I'm new here and relatively new to the military. I'm just wondering what the earliest dates for BMQ-L would be this year. I would really love to be able to get my BMQ-L and my DP1 done this summer. I've been sending requests up the chain at my unit and they are saying that they can't find anything open right now that would be early enough. If I do get a last minute call to fill an open position, I'm just wondering where that may be. Thank you in advance.

Cheers


----------



## Shinobi (11 Apr 2012)

I'm in the exact same situation and have the same question. In terms of where it will be, if you live in southern Ontario like me then it will most likely be at Meaford.
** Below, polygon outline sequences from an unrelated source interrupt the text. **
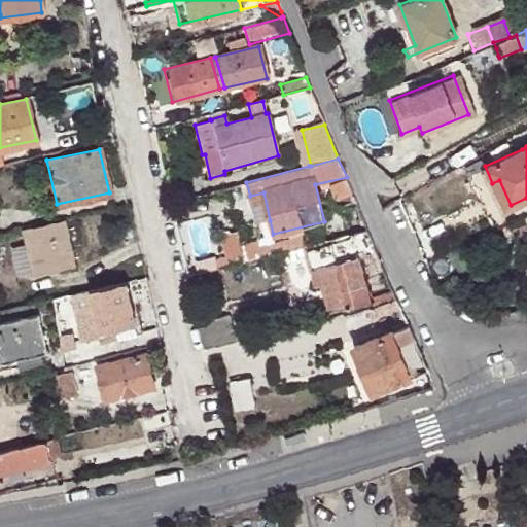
[(264,192),(250,196),(258,222),(270,220),(264,192)]
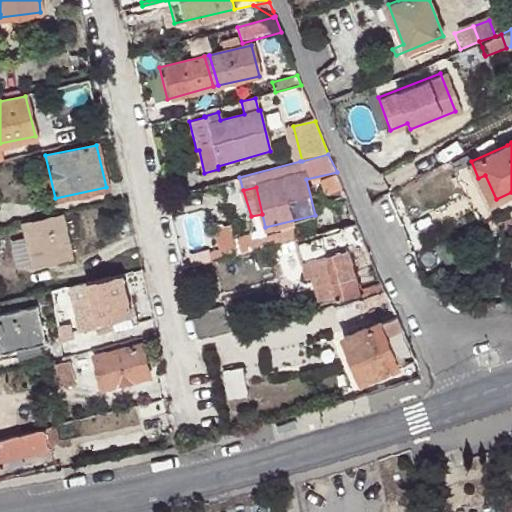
[(74,257),(63,212),(22,222),(25,236),(31,263),(32,267),(74,257)]
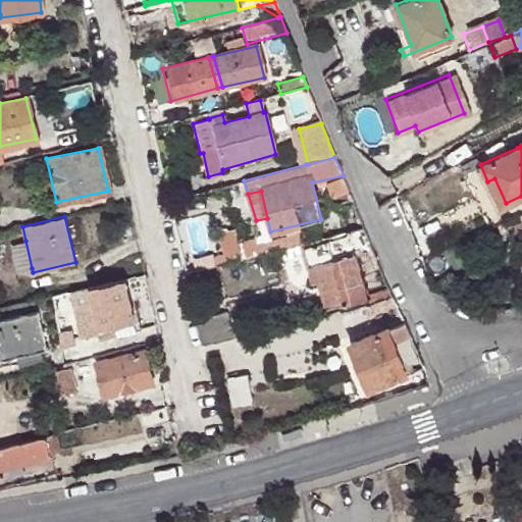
[(355,228),(348,230),(348,235),(304,246),(309,265),(316,262),(328,308),(371,297),(360,251),(375,249),(365,225),(355,228)]
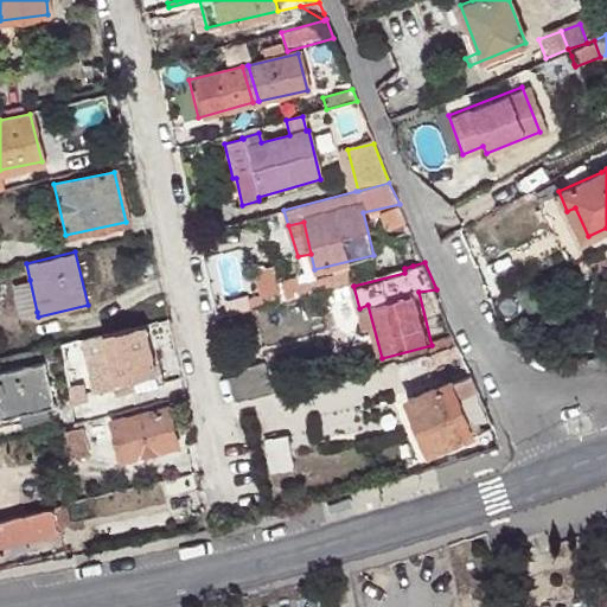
[(37,312),(30,280),(12,285),(20,315),(37,312)]
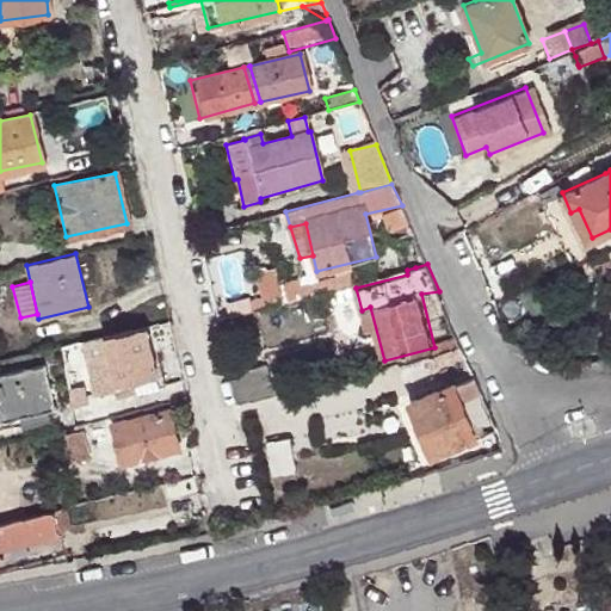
[(283,285),(287,302),(306,297),(302,282),(283,285)]
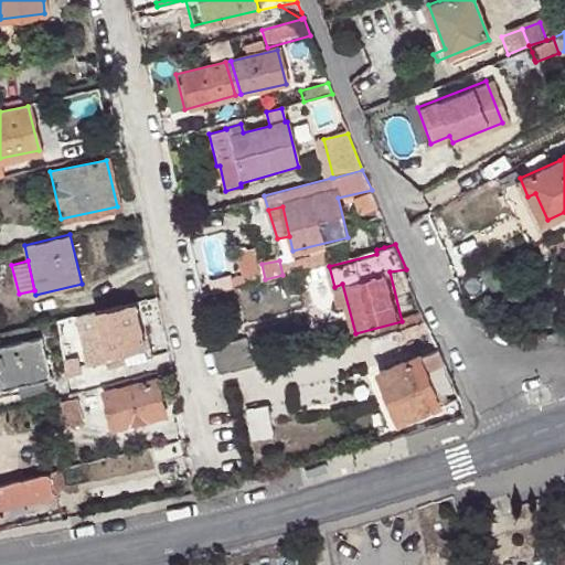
[(138,321),(135,302),(95,310),(99,332),(106,354),(145,347),(138,321)]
Hopefully we'll be able to get both courses done this summer and if anyone here knows any info or dates it would be great to hear some news.


----------



## 211RadOp (11 Apr 2012)

s30rp10n,

PRes ACISS DP1.0 schedule for this summer is:

Mod1 7 May - 6 Jul
25 Jun - 24 Aug (3 Serials)

Mod 2 7 Jul - 13 Jul
25 Aug - 31 Aug (3 Serials)

Min/Max loads 12/24 for each serial.

Can't help with BMQ-L dates.


----------



## kenmnuggas (11 Apr 2012)

For BMQ dates I've found periodic success on the CFLRS website, searching backwards from end of course ceremony dates. 
Periodically, (as is actually the case now) they'll update with a few months worth of upcoming courses. 
Exhibit A:
http://www.cflrs.forces.gc.ca/menu/cfc-ecc/dc-cd/index-eng.asp

Information may change, and these spots may already all be spoken for, caveat emptor etc etc


----------



## s30rp10n (15 Apr 2012)

Thanks for the info guys. I have the DP1 dates from the unit in my inbox, but thanks for putting them here for a quicker reference  I'm from NS is the thing, so I'm hoping some positions from out west may come up, as I'm pretty sure nothing is going on in Aldershot till the summer.


----------



## MJP (15 Apr 2012)

kenmnuggas said:
			
		

> For BMQ dates I've found periodic success on the CFLRS website, searching backwards from end of course ceremony dates.
> Periodically, (as is actually the case now) they'll update with a few months worth of upcoming courses.
> Exhibit A:
> http://www.cflrs.forces.gc.ca/menu/cfc-ecc/dc-cd/index-eng.asp
> ...



The CFLRS schedule does nothing for reservists...


----------